Parameter optimization of polymer materials degradation model based on improved PSO algorithm
1.School of Computer & Communication Engineering, University of Science and Technology Beijing, Beijing 100083, China; 2.Qinggong College, Hebei United University, Tangshan, Hebei 063000, China; 3.Institute of Genetics and Developmental Biology, Chinese Academy of Sciences, Beijing 100190, China
Abstract:To improve simulation accuracy of biodegradable polymer materials degradation model, a mathematical optimization model based on the actual principles in degradation of polymer materials and various factors was proposed. The particle swarm optimization (PSO) was used to optimize model parameters. To solve the weakness of standard particle swarm optimization algorithm, an improved algorithm was proposed to achieve optimization values. Dynamic adaptive inertia weight and asynchronous timevarying learning factors were introduced into the improved algorithm.
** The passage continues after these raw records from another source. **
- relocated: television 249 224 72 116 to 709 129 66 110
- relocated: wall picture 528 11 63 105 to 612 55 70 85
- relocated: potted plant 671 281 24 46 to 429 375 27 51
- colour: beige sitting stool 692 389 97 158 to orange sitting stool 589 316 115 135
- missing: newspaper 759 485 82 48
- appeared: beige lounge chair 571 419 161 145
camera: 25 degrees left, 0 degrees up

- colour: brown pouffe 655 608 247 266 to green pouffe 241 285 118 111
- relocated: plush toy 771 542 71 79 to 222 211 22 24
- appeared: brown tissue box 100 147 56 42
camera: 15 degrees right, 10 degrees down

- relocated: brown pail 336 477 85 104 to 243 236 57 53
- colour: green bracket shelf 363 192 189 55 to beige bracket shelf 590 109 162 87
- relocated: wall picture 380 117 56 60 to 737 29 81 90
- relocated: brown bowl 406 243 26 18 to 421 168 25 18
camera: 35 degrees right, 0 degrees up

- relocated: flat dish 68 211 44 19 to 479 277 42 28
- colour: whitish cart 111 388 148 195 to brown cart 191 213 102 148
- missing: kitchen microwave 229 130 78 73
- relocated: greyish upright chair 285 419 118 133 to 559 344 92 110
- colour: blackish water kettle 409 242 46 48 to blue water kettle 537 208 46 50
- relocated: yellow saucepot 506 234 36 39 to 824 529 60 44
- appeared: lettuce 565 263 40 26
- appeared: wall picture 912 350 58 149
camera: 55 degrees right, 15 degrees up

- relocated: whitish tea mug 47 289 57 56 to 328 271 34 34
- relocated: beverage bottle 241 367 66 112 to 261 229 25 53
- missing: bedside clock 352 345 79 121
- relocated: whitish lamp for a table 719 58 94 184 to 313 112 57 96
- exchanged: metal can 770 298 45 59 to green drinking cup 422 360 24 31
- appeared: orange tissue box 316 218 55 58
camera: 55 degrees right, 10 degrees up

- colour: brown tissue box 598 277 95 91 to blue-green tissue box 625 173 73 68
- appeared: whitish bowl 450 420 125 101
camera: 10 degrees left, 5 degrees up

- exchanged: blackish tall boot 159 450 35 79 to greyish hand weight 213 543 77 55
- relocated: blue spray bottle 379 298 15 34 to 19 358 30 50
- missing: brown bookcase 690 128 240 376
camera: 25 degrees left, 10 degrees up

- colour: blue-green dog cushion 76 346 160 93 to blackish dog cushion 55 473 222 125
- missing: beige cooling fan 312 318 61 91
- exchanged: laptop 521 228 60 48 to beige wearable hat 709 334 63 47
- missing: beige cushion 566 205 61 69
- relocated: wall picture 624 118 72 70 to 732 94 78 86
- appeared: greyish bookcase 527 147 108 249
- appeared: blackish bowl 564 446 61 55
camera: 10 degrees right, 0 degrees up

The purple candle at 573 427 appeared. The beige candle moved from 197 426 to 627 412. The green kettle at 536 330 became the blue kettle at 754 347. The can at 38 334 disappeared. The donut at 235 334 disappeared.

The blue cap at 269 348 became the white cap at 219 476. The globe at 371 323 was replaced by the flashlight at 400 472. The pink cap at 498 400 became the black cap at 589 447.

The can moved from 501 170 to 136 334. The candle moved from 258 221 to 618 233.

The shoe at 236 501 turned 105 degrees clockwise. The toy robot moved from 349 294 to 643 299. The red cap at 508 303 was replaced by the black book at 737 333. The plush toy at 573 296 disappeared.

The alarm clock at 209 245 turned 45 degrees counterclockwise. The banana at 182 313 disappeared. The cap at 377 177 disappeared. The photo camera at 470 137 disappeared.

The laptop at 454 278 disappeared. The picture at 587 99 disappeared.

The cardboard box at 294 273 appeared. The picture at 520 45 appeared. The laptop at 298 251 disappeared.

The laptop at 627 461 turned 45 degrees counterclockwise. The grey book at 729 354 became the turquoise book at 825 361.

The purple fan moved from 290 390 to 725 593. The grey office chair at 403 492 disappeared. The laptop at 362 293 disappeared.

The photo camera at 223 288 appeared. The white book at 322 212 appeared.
The improved PSO algorithm was tested by five standard test functions to optimize the model parameters. The test and experiment results show that the proposed algorithm can effectively avoid being trapped in local minimum with increased accuracy and convergence rate. The simulation accuracy of biodegradable polymer materials degradation model can be significantly improved by optimized parameters. The algorithm is suitable to demonstrate the degradation mechanization and to guide the design and product of medical devices.